[EXTRACTED MATERIAL — start]

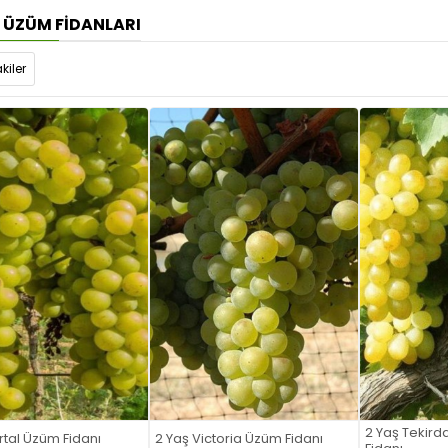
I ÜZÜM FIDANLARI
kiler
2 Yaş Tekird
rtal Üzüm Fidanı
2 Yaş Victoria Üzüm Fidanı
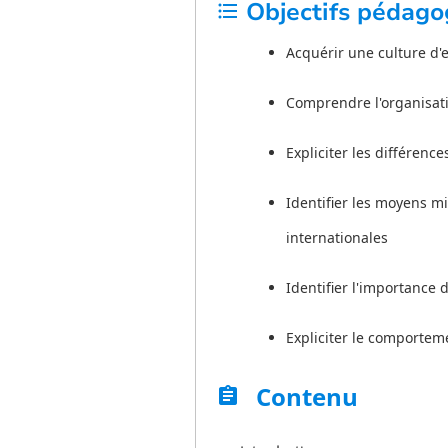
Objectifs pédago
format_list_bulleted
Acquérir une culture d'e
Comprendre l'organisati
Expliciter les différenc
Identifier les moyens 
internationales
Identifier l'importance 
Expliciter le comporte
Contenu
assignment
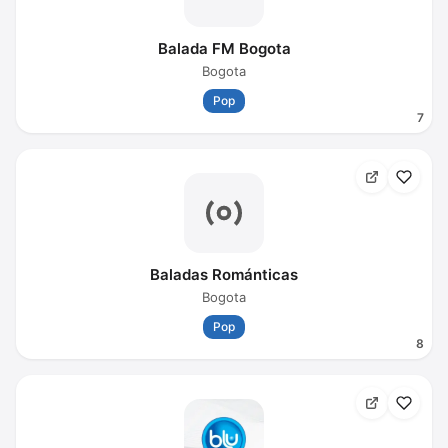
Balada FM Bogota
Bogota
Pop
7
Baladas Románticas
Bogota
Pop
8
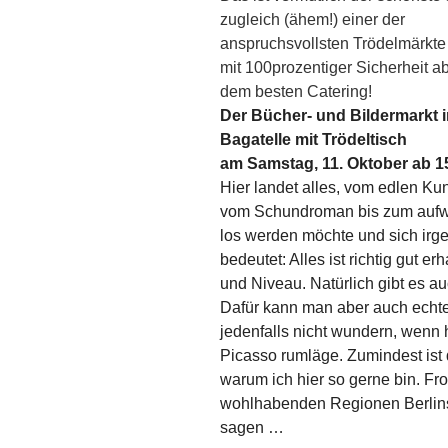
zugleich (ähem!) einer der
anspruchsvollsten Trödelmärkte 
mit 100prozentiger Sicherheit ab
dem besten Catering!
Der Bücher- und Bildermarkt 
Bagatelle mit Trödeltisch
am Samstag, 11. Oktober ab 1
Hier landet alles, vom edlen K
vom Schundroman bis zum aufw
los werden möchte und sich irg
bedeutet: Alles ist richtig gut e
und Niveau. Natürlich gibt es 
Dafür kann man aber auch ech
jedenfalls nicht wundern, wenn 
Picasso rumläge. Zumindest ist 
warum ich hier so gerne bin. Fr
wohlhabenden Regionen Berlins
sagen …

[EXTRACTED MATERIAL — finish]
[EXTRACTED MATERIAL — start]

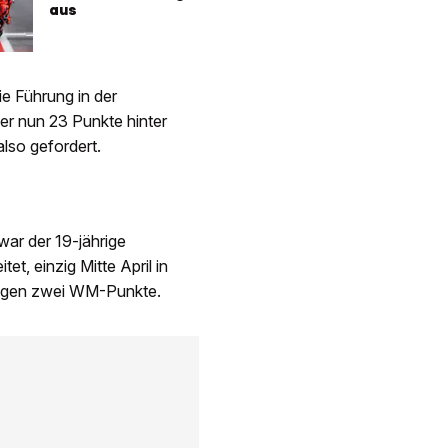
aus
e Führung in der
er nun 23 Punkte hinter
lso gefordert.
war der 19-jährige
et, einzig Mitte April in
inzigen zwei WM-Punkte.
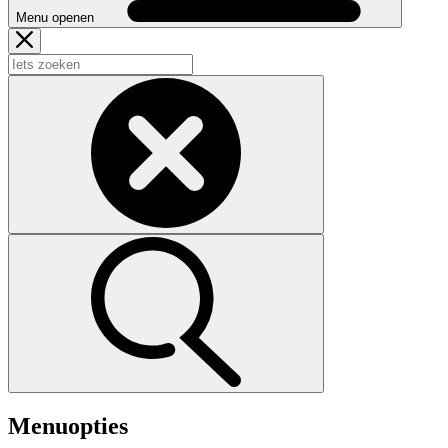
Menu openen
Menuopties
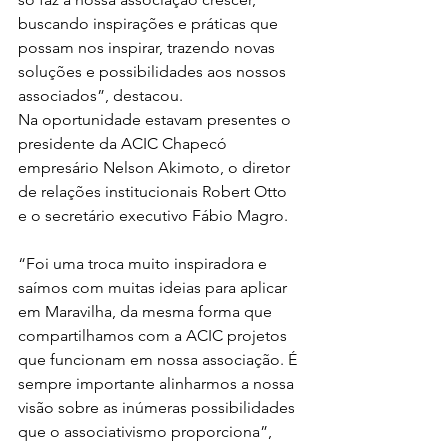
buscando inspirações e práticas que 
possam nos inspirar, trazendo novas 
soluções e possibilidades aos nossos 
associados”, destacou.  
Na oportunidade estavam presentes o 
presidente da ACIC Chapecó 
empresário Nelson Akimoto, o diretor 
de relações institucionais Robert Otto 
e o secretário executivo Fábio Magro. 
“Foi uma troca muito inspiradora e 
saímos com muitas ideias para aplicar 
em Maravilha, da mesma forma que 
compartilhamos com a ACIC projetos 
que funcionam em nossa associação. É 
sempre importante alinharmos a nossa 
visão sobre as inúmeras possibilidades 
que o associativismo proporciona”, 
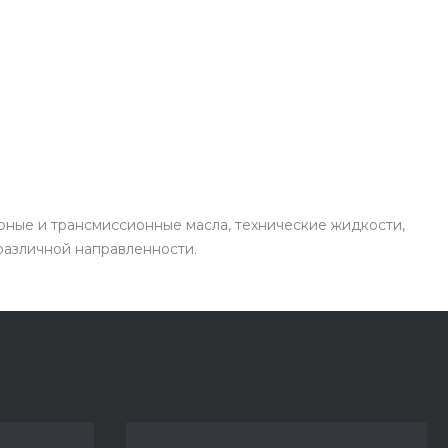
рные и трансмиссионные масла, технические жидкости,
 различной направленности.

[EXTRACTED MATERIAL — finish]
[EXTRACTED MATERIAL — start]

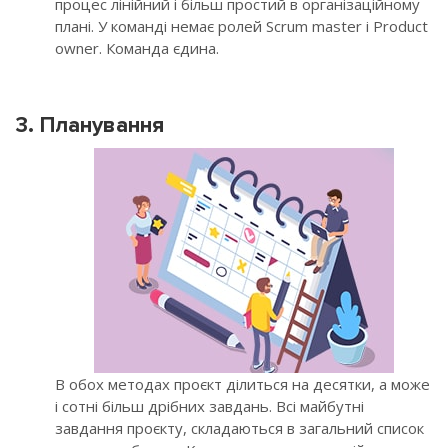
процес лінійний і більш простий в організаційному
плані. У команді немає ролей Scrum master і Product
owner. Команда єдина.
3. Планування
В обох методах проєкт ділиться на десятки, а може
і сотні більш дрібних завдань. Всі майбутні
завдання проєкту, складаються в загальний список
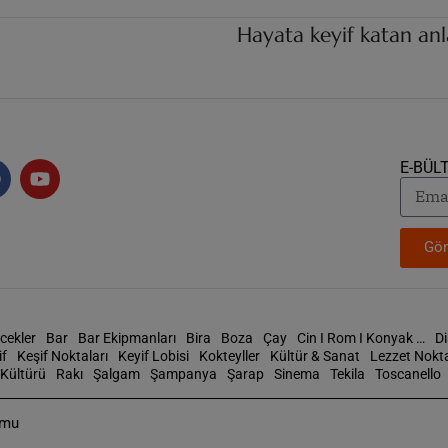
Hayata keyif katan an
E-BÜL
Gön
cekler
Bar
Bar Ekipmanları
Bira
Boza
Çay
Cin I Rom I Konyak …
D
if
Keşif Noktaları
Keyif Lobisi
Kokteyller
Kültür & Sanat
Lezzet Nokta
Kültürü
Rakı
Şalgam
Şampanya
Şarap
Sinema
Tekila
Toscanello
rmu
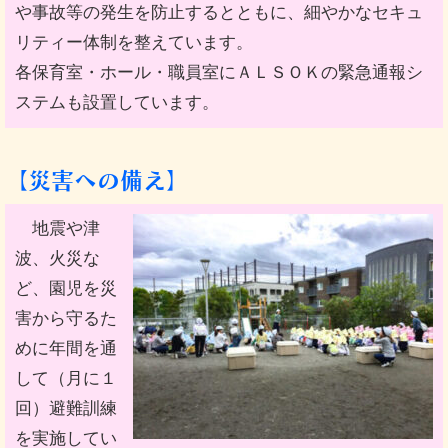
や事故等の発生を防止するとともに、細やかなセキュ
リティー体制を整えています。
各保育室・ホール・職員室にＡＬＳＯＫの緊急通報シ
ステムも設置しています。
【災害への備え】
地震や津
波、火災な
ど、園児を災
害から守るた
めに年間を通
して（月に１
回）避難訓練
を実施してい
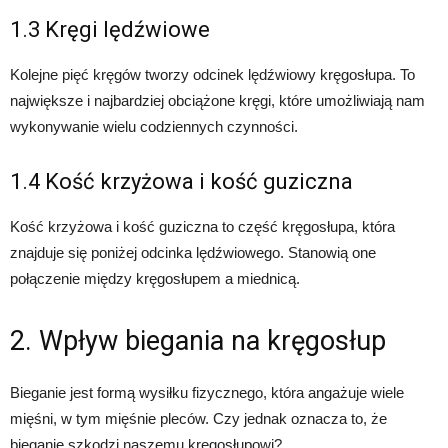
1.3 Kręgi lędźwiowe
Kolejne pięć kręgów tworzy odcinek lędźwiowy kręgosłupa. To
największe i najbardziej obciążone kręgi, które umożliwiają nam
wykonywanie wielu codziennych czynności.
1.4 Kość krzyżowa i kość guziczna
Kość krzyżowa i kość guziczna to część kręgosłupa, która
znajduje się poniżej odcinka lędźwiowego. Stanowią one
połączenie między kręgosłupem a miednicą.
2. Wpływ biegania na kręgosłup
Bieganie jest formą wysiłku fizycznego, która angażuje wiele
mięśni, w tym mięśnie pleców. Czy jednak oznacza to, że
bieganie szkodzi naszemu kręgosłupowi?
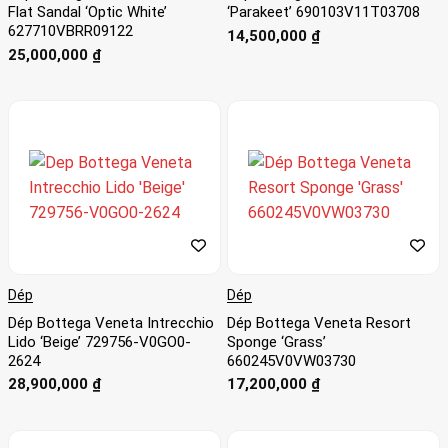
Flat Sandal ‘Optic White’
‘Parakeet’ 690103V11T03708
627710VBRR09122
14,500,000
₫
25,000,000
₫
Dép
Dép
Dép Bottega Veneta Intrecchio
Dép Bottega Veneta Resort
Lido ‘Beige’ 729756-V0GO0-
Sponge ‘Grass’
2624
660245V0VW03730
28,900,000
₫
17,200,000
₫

[EXTRACTED MATERIAL — finish]

### DESCRIPTION OF THE TASK
Lines in the data that hold "більш" must be located and copied.

### ANSWER TO THIS TASK
процес лінійний і більш простий в організаційному
і сотні більш дрібних завдань. Всі майбутні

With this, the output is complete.